Recently, there have been reports about how smartphone users’ data could be quietly gathered and used by companies via service called Carrier IQ. Now, Sen. Al Franken (D-Minn.), chairman of the subcommittee on Privacy, Technology and the Law of the Senate Judiciary Committee, has written to Carrier IQ demanding answers about how this technology affects cellphone users’ privacy.
Franken noted that, “Earlier this week, a researcher confirmed that software developed by Carrier IQ was logging and potentially transmitting the sensitive information of consumers, including” information such as “the phone numbers they dial,” “the contents of text messages they receive,” “the URLs of the websites they visit,” “the contents of their online search queries,” and “the location of the customer using the smartphone—even when the customer has expressly denied permission for an app that is currently running to access his or her location.”
Franken wrote to Carrier IQ President and CEO Larry Lenhart, saying:
It appears that [your company’s] software runs automatically every time you turn your phone on. It also appears that an average user would have no way to know that this software is running—and that when that user finds out, he or she will have no reasonable means to remove or stop it. […]

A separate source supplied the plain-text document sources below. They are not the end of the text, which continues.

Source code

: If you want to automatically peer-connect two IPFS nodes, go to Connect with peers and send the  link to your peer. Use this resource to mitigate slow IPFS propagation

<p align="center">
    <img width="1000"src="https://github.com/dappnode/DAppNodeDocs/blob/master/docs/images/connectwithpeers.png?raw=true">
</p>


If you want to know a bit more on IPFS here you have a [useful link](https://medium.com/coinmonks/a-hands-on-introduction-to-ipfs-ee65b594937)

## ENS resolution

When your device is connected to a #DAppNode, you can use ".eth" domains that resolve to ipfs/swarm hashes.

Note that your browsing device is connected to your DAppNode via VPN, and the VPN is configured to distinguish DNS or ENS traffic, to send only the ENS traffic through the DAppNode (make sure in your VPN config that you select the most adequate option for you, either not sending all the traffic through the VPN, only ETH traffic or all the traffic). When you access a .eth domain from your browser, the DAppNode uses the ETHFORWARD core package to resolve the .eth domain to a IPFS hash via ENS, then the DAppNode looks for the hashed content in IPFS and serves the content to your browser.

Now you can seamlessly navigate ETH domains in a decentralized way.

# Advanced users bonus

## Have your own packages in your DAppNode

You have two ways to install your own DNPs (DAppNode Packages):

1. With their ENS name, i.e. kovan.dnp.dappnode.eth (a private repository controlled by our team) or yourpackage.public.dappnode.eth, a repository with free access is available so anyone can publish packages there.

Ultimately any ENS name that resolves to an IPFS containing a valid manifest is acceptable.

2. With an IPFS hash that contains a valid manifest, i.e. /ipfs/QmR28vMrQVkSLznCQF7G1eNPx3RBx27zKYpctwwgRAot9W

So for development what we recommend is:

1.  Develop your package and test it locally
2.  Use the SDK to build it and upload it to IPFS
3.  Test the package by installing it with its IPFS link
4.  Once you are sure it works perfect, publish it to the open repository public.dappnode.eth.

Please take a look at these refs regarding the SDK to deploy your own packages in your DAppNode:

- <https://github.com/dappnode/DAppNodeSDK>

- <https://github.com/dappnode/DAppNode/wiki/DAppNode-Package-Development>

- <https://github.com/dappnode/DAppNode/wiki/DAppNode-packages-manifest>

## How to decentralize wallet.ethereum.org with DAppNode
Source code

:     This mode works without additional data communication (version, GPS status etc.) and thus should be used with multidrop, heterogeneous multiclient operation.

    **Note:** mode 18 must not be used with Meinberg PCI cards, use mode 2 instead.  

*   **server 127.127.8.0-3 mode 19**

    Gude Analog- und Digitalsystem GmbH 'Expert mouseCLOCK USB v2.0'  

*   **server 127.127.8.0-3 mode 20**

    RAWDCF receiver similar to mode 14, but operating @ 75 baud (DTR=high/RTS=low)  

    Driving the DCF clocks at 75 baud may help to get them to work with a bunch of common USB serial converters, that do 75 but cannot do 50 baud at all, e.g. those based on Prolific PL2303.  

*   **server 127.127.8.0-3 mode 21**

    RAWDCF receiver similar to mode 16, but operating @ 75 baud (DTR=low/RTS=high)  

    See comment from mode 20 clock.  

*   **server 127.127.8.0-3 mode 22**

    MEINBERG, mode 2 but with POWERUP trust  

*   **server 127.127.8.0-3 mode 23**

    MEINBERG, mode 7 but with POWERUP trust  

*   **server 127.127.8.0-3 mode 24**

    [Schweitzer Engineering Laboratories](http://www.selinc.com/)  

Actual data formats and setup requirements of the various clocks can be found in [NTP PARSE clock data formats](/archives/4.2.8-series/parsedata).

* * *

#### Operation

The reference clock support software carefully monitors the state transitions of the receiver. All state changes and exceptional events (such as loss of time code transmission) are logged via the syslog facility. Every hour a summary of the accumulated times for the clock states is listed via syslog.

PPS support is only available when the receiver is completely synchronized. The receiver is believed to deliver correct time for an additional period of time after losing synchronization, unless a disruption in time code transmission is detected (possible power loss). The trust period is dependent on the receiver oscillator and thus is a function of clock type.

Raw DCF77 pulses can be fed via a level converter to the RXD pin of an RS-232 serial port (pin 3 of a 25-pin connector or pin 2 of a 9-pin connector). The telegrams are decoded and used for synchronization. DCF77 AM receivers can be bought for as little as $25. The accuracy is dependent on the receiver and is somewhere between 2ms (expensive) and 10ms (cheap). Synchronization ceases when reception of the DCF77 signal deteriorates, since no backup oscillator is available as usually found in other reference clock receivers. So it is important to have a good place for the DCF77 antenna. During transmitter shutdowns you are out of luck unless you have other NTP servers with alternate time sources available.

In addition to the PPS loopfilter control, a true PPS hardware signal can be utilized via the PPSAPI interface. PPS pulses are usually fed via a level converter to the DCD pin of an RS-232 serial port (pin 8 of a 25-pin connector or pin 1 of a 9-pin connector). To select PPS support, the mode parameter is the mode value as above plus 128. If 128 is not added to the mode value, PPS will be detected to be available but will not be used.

I understand the need to provide usage and diagnostic information to carriers. I also understand that carriers can modify Carrier IQ’s software. But it appears that Carrier IQ’s software captures a broad swath of extremely sensitive information from users that would appear to have nothing to do with diagnostics—including who they are calling, the contents of the texts they are receiving, the contents of their searches, and the websites they visit.
These actions may violate federal privacy laws, including the Electronic Communications Privacy Act and the Computer Fraud and Abuse Act. This is potentially a very serious matter.
I ask that you provide answers to the following questions by December 14, 2011.
(1) Does Carrier IQ software log users’ location?
(2) What other data does Carrier IQ software log? […]
(5) If Carrier IQ receives this data, does it subsequently share it with third parties? With whom does it share this data? What data is shared?
(6) Will Carrier IQ allow users to stop any logging and transmission of this data? […]
(8) Has Carrier IQ disclosed this data to federal or state law enforcement? […]
(10) Does Carrier IQ believe that its actions comply with the Electronic Communications Privacy Act, including the federal wiretap statute (18 U.S.C. § 2511 et seq.), the pen register statute (18 USC § 3121 et seq.), and the Stored Communications Act (18 U.S.C. § 2701 et seq.)?
(11) Does Carrier IQ believe that its actions comply with the Computer Fraud and Abuse Act (18 U.S.C. § 1030)? Why?